Comedy Bizarre

Comedy Bizarre

What I Learned From Publishing 100 Comedy Pieces on Medium

On hitting the Mach 1 of humor writing

Alex Baia's avatar
Alex Baia
May 19, 2026
∙ Paid

In the eighth grade, I had an eccentric math teacher that everyone called “Mr. O.” His actual last name was Polish, and very long, and very hard to pronounce. So Mister O it was.

Mr. O was perhaps in his sixties then, although to my young mind he seemed both impossibly ancient and basically eternal.

Mr. O had a PhD in mathematics—I believe from the University of Warsaw— and an impressively quick and encyclopedic brain that can only come from a dedication to studying hard, technical knowledge.

Mr. O was a character: he always wore a pristine suit to class, with a Rolex watch. He adopted all kinds of odd and endearing mannerisms and class customs, like throwing foam balls around the class, and giving bonus points to students who answered especially hard problems and extra bonus points to students who answered a problem that another student had failed to answer. (The latter students he called “vultures,” as an honorific, in the most hilarious and thick accent, and I can hear the way he said “vultures” crisply in my mind’s ear to this day.)

Mr O. was also a holocaust survivor who had been shot at and nearly buried alive by Nazis when he was a boy, and he managed to escape a death camp and eventually find his way to earning a doctorate in Poland and teaching math to middle schoolers in Colorado.

## Problem requirements
Transcribe the essay on publishing 100 comedy pieces above verbatim, from its opening header to its final sentence.

## Data section
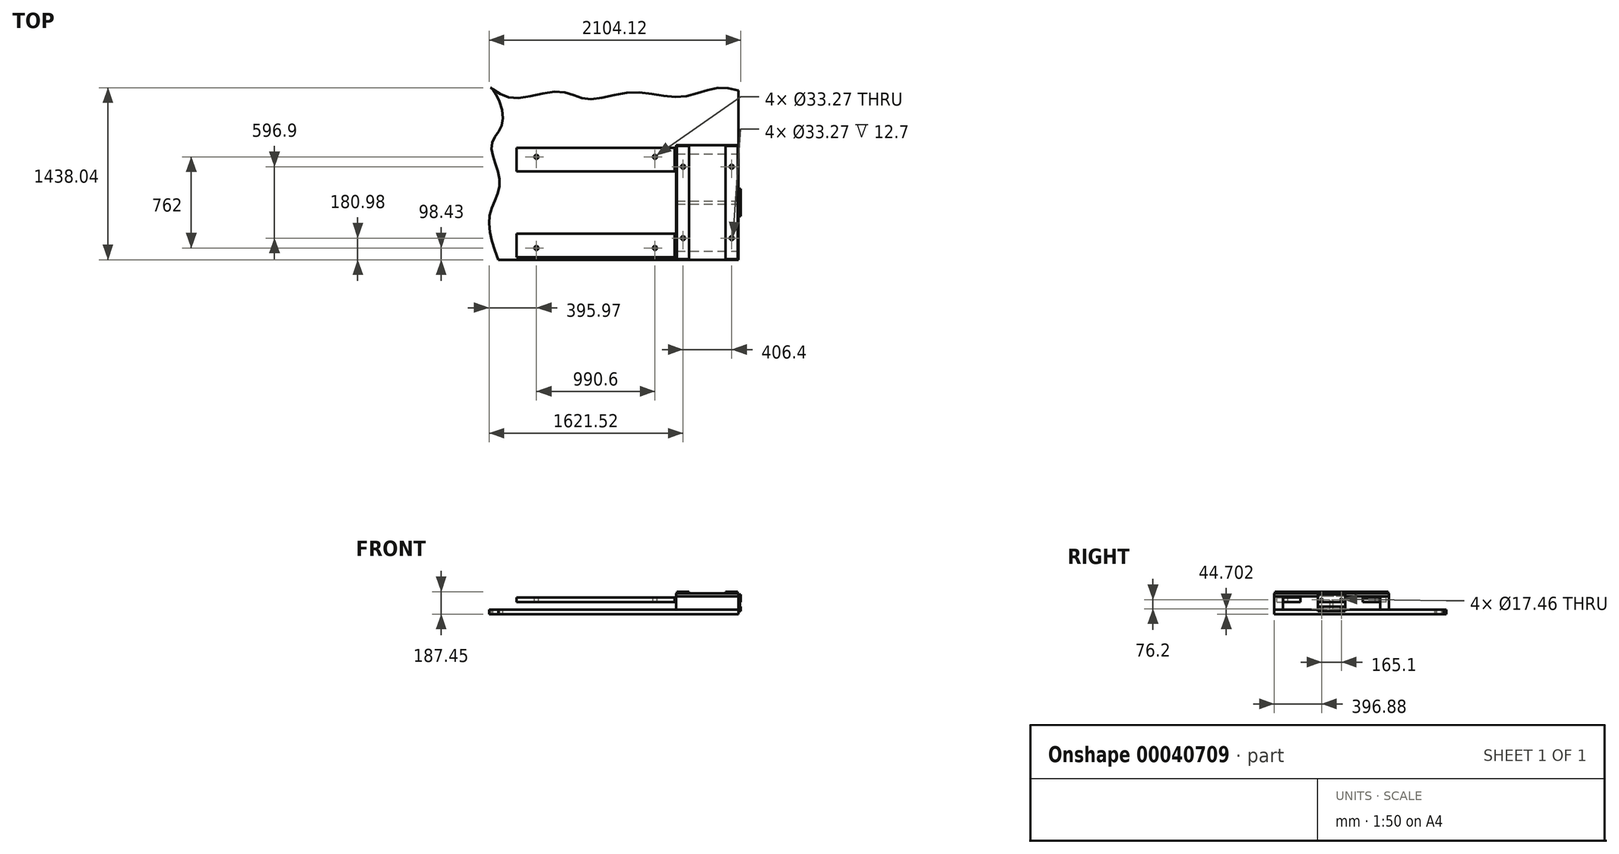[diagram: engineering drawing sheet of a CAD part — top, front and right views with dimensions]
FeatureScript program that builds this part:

## Written response
Comedy Bizarre

Comedy Bizarre

What I Learned From Publishing 100 Comedy Pieces on Medium

On hitting the Mach 1 of humor writing

Alex Baia's avatar
Alex Baia
May 19, 2026
∙ Paid

In the eighth grade, I had an eccentric math teacher that everyone called “Mr. O.” His actual last name was Polish, and very long, and very hard to pronounce. So Mister O it was.

Mr. O was perhaps in his sixties then, although to my young mind he seemed both impossibly ancient and basically eternal.

Mr. O had a PhD in mathematics—I believe from the University of Warsaw— and an impressively quick and encyclopedic brain that can only come from a dedication to studying hard, technical knowledge.

Mr. O was a character: he always wore a pristine suit to class, with a Rolex watch. He adopted all kinds of odd and endearing mannerisms and class customs, like throwing foam balls around the class, and giving bonus points to students who answered especially hard problems and extra bonus points to students who answered a problem that another student had failed to answer. (The latter students he called “vultures,” as an honorific, in the most hilarious and thick accent, and I can hear the way he said “vultures” crisply in my mind’s ear to this day.)

Mr O. was also a holocaust survivor who had been shot at and nearly buried alive by Nazis when he was a boy, and he managed to escape a death camp and eventually find his way to earning a doctorate in Poland and teaching math to middle schoolers in Colorado.